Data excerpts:

..........

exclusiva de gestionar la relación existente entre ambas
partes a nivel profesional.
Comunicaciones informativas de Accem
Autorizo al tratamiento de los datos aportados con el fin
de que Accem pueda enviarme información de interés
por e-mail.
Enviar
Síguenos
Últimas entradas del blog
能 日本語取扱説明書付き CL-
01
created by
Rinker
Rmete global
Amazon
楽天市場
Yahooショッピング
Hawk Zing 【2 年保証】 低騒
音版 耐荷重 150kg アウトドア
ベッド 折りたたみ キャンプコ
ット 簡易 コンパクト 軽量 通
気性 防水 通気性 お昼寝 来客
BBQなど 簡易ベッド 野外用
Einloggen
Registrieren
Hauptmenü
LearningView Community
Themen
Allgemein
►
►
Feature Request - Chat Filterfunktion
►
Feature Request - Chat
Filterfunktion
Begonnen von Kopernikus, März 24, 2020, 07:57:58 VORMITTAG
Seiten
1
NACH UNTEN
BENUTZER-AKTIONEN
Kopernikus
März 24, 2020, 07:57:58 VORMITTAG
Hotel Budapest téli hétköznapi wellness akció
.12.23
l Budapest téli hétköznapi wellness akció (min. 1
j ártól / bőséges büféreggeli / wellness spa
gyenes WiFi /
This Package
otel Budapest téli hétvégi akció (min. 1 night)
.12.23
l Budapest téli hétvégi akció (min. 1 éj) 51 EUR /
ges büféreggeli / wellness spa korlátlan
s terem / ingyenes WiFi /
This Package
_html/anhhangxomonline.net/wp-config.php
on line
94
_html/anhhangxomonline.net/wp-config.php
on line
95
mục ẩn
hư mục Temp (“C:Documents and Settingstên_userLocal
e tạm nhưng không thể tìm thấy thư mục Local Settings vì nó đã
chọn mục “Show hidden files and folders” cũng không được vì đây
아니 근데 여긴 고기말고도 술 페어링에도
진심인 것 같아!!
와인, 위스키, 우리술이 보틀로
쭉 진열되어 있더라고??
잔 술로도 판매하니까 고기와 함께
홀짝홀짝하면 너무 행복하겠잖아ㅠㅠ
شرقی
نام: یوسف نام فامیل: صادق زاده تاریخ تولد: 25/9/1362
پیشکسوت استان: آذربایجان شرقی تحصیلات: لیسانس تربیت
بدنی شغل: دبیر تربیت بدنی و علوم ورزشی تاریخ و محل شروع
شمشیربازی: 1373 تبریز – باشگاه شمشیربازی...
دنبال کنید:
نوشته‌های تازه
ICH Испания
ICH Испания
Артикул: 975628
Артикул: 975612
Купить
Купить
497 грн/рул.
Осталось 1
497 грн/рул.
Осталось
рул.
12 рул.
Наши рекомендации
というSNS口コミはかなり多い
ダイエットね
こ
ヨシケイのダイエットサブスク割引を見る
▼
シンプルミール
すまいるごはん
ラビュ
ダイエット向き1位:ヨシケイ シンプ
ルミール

..........

Work order — Reproduce every line of the rows above word for word, keeping the original order and line breaks.

Task solution —
exclusiva de gestionar la relación existente entre ambas
partes a nivel profesional.
Comunicaciones informativas de Accem
Autorizo al tratamiento de los datos aportados con el fin
de que Accem pueda enviarme información de interés
por e-mail.
Enviar
Síguenos
Últimas entradas del blog
能 日本語取扱説明書付き CL-
01
created by
Rinker
Rmete global
Amazon
楽天市場
Yahooショッピング
Hawk Zing 【2 年保証】 低騒
音版 耐荷重 150kg アウトドア
ベッド 折りたたみ キャンプコ
ット 簡易 コンパクト 軽量 通
気性 防水 通気性 お昼寝 来客
BBQなど 簡易ベッド 野外用
Einloggen
Registrieren
Hauptmenü
LearningView Community
Themen
Allgemein
►
►
Feature Request - Chat Filterfunktion
►
Feature Request - Chat
Filterfunktion
Begonnen von Kopernikus, März 24, 2020, 07:57:58 VORMITTAG
Seiten
1
NACH UNTEN
BENUTZER-AKTIONEN
Kopernikus
März 24, 2020, 07:57:58 VORMITTAG
Hotel Budapest téli hétköznapi wellness akció
.12.23
l Budapest téli hétköznapi wellness akció (min. 1
j ártól / bőséges büféreggeli / wellness spa
gyenes WiFi /
This Package
otel Budapest téli hétvégi akció (min. 1 night)
.12.23
l Budapest téli hétvégi akció (min. 1 éj) 51 EUR /
ges büféreggeli / wellness spa korlátlan
s terem / ingyenes WiFi /
This Package
_html/anhhangxomonline.net/wp-config.php
on line
94
_html/anhhangxomonline.net/wp-config.php
on line
95
mục ẩn
hư mục Temp (“C:Documents and Settingstên_userLocal
e tạm nhưng không thể tìm thấy thư mục Local Settings vì nó đã
chọn mục “Show hidden files and folders” cũng không được vì đây
아니 근데 여긴 고기말고도 술 페어링에도
진심인 것 같아!!
와인, 위스키, 우리술이 보틀로
쭉 진열되어 있더라고??
잔 술로도 판매하니까 고기와 함께
홀짝홀짝하면 너무 행복하겠잖아ㅠㅠ
شرقی
نام: یوسف نام فامیل: صادق زاده تاریخ تولد: 25/9/1362
پیشکسوت استان: آذربایجان شرقی تحصیلات: لیسانس تربیت
بدنی شغل: دبیر تربیت بدنی و علوم ورزشی تاریخ و محل شروع
شمشیربازی: 1373 تبریز – باشگاه شمشیربازی...
دنبال کنید:
نوشته‌های تازه
ICH Испания
ICH Испания
Артикул: 975628
Артикул: 975612
Купить
Купить
497 грн/рул.
Осталось 1
497 грн/рул.
Осталось
рул.
12 рул.
Наши рекомендации
というSNS口コミはかなり多い
ダイエットね
こ
ヨシケイのダイエットサブスク割引を見る
▼
シンプルミール
すまいるごはん
ラビュ
ダイエット向き1位:ヨシケイ シンプ
ルミール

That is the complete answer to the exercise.